• TEXT PROVIDED:
Translating from Splink

irelink translates the Python splink library into idiomatic R. This vignette maps common Splink patterns to irelink so you can get started quickly.

Design differences

Splink uses an object-oriented design centered on a Linker class. irelink uses a functional pipeline that fits naturally in R. The Linker object’s namespaced methods such as linker.training.* and linker.inference.* become standalone functions that accept and return an il_model object.

Splink bundles comparison levels into high-level comparison classes such as JaroWinklerAtThresholds. In irelink, the cl_*() functions fill the same role and can be passed directly to il_compare().

Core workflow

Step	splink (Python)	irelink (R)

• TASK:
Per the vignette on translating from Splink, why does irelink use a functional pipeline instead of Splink's Linker class? Answer in one to three sentences.

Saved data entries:
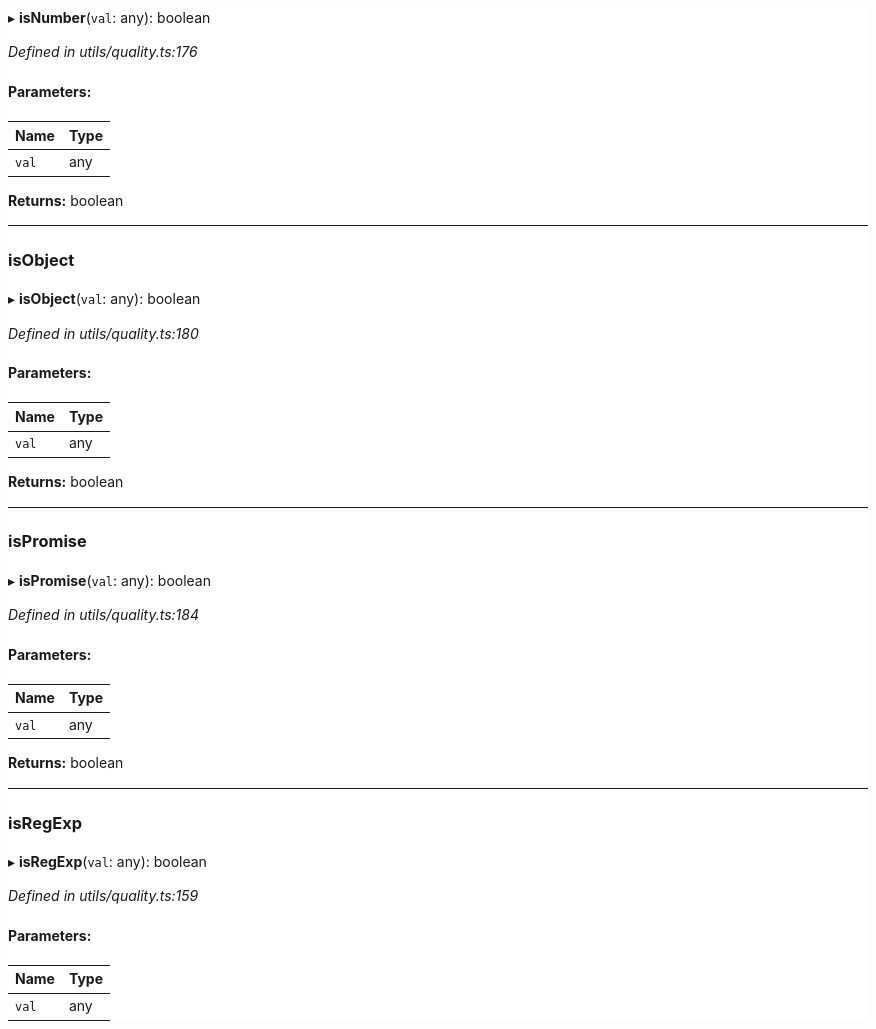 ▸ **isNumber**(`val`: any): boolean

*Defined in utils/quality.ts:176*

#### Parameters:

Name | Type |
------ | ------ |
`val` | any |

**Returns:** boolean

___

### isObject

▸ **isObject**(`val`: any): boolean

*Defined in utils/quality.ts:180*

#### Parameters:

Name | Type |
------ | ------ |
`val` | any |

**Returns:** boolean

___

### isPromise

▸ **isPromise**(`val`: any): boolean

*Defined in utils/quality.ts:184*

#### Parameters:

Name | Type |
------ | ------ |
`val` | any |

**Returns:** boolean

___

### isRegExp

▸ **isRegExp**(`val`: any): boolean

*Defined in utils/quality.ts:159*

#### Parameters:

Name | Type |
------ | ------ |
`val` | any |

• TASK RESPONSE:
irelink uses a functional pipeline because that design fits naturally in R, in keeping with its goal of translating splink into idiomatic R. As a result, the Linker object's namespaced methods, such as linker.training.* and linker.inference.*, become standalone functions that accept and return an il_model object.